On 21 March 2017 she became the Somalian Federal Minister for Health and Social Care and joined Prime Minister Hassan Ali Khaire's new cabinet. The Ministry of Health is based in Mogadishu.

In 2018 she spoke of her country's success in combating cholera and polio.

In April 2020, the first COVID-19 pandemic deaths in Somalia were recorded. Nur announced the death of the first victim who was a 58-year-old man. The second victim was Khalif Mumin Tohow who was a Minister of Justice for the Somalian State of Hirshabelle. He had just returned from a visit to the United Kingdom.

On 8 April 2021, the official death toll from COVID-19 pandemic was 576. On 11 April 2021, the minister received the first coronavirus vaccines from China. The 200,000 doses of the Sinopharm BIBP vaccine were handed over by Chinese ambassador Qin Jian.

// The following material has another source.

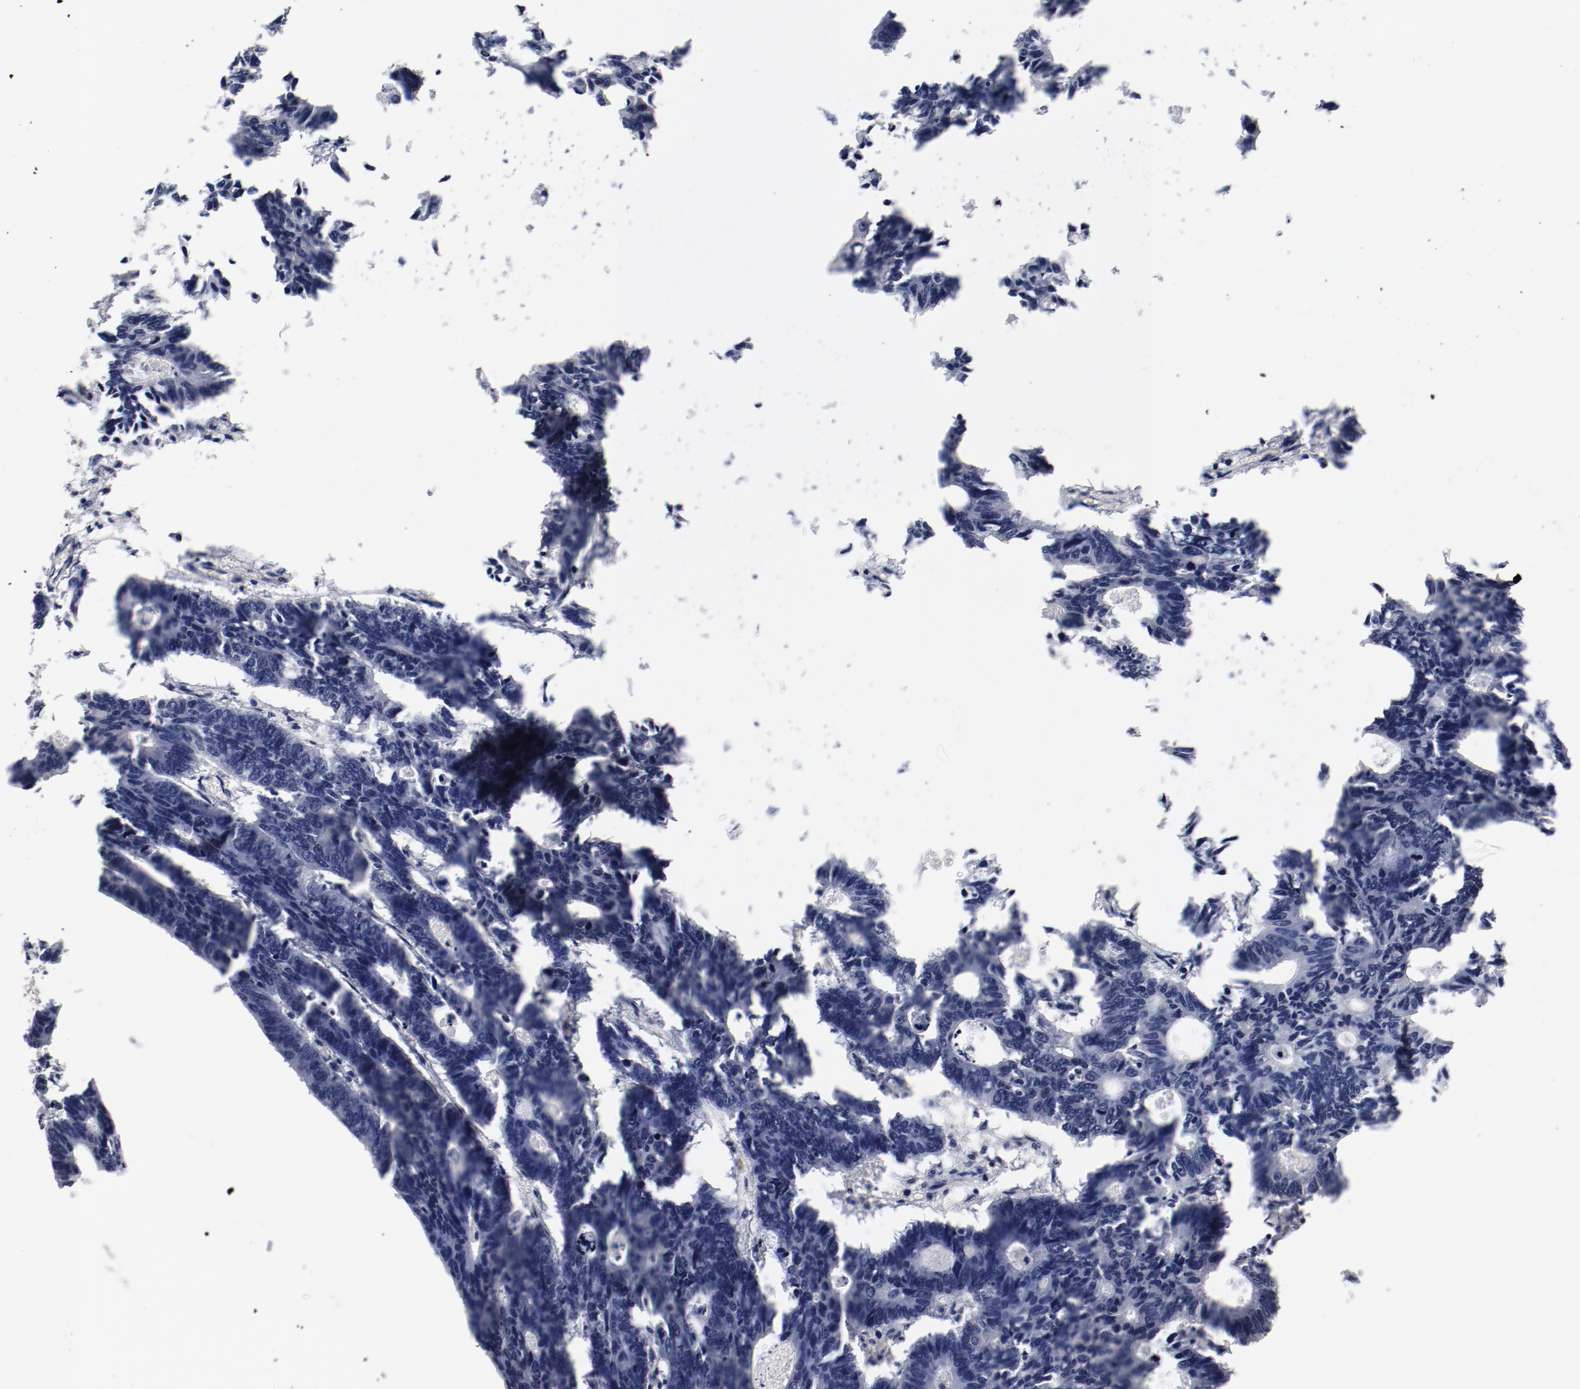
{"staining": {"intensity": "negative", "quantity": "none", "location": "none"}, "tissue": "colorectal cancer", "cell_type": "Tumor cells", "image_type": "cancer", "snomed": [{"axis": "morphology", "description": "Adenocarcinoma, NOS"}, {"axis": "topography", "description": "Colon"}], "caption": "This is a histopathology image of immunohistochemistry staining of colorectal cancer (adenocarcinoma), which shows no staining in tumor cells.", "gene": "CBL", "patient": {"sex": "female", "age": 55}}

Ten days later, Somalia received 300,000 doses of the Oxford-AstraZeneca vaccine from the COVAX initiative; Nur said that the vaccine would be sent to every region of Somalia and priority would be given to health care workers during the mass vaccination programme.

In April she also announced that the World Health Organization would be leading improvements in mental health provision. The project is targeting young Somalians who have been affected by conflict. There is little provision for mental health in a country where two-thirds of the population are below thirty years old and many have had to live with violence.